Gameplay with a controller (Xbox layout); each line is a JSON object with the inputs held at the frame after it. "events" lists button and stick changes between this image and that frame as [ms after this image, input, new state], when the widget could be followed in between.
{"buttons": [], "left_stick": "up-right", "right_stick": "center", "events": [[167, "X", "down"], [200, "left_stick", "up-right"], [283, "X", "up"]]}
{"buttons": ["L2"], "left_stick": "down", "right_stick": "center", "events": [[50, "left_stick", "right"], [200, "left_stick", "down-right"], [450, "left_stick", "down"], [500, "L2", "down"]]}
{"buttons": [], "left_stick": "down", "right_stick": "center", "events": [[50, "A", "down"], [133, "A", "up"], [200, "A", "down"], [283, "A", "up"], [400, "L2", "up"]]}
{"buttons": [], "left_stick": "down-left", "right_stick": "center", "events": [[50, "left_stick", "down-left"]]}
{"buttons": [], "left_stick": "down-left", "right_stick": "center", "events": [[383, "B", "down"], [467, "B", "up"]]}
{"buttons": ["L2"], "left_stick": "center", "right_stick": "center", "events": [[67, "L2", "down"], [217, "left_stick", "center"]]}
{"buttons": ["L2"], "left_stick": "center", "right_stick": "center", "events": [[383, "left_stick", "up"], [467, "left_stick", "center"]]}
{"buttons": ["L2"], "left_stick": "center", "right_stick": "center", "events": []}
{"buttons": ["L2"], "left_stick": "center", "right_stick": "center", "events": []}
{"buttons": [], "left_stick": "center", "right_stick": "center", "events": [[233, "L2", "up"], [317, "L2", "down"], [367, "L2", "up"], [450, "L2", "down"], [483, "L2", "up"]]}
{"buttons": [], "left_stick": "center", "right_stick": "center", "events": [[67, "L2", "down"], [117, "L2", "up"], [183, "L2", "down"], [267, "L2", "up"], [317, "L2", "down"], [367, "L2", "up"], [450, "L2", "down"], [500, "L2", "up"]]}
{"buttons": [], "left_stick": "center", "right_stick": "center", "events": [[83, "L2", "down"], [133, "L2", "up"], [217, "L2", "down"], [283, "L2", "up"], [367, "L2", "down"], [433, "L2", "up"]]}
::::::
• _Instructions for the task_: Could you copy each line above word for word?

• _Result of this exercise_:
Gameplay with a controller (Xbox layout); each line is a JSON object with the inputs held at the frame after it. "events" lists button and stick changes between this image and that frame as [ms after this image, input, new state], when the widget could be followed in between.
{"buttons": [], "left_stick": "up-right", "right_stick": "center", "events": [[167, "X", "down"], [200, "left_stick", "up-right"], [283, "X", "up"]]}
{"buttons": ["L2"], "left_stick": "down", "right_stick": "center", "events": [[50, "left_stick", "right"], [200, "left_stick", "down-right"], [450, "left_stick", "down"], [500, "L2", "down"]]}
{"buttons": [], "left_stick": "down", "right_stick": "center", "events": [[50, "A", "down"], [133, "A", "up"], [200, "A", "down"], [283, "A", "up"], [400, "L2", "up"]]}
{"buttons": [], "left_stick": "down-left", "right_stick": "center", "events": [[50, "left_stick", "down-left"]]}
{"buttons": [], "left_stick": "down-left", "right_stick": "center", "events": [[383, "B", "down"], [467, "B", "up"]]}
{"buttons": ["L2"], "left_stick": "center", "right_stick": "center", "events": [[67, "L2", "down"], [217, "left_stick", "center"]]}
{"buttons": ["L2"], "left_stick": "center", "right_stick": "center", "events": [[383, "left_stick", "up"], [467, "left_stick", "center"]]}
{"buttons": ["L2"], "left_stick": "center", "right_stick": "center", "events": []}
{"buttons": ["L2"], "left_stick": "center", "right_stick": "center", "events": []}
{"buttons": [], "left_stick": "center", "right_stick": "center", "events": [[233, "L2", "up"], [317, "L2", "down"], [367, "L2", "up"], [450, "L2", "down"], [483, "L2", "up"]]}
{"buttons": [], "left_stick": "center", "right_stick": "center", "events": [[67, "L2", "down"], [117, "L2", "up"], [183, "L2", "down"], [267, "L2", "up"], [317, "L2", "down"], [367, "L2", "up"], [450, "L2", "down"], [500, "L2", "up"]]}
{"buttons": [], "left_stick": "center", "right_stick": "center", "events": [[83, "L2", "down"], [133, "L2", "up"], [217, "L2", "down"], [283, "L2", "up"], [367, "L2", "down"], [433, "L2", "up"]]}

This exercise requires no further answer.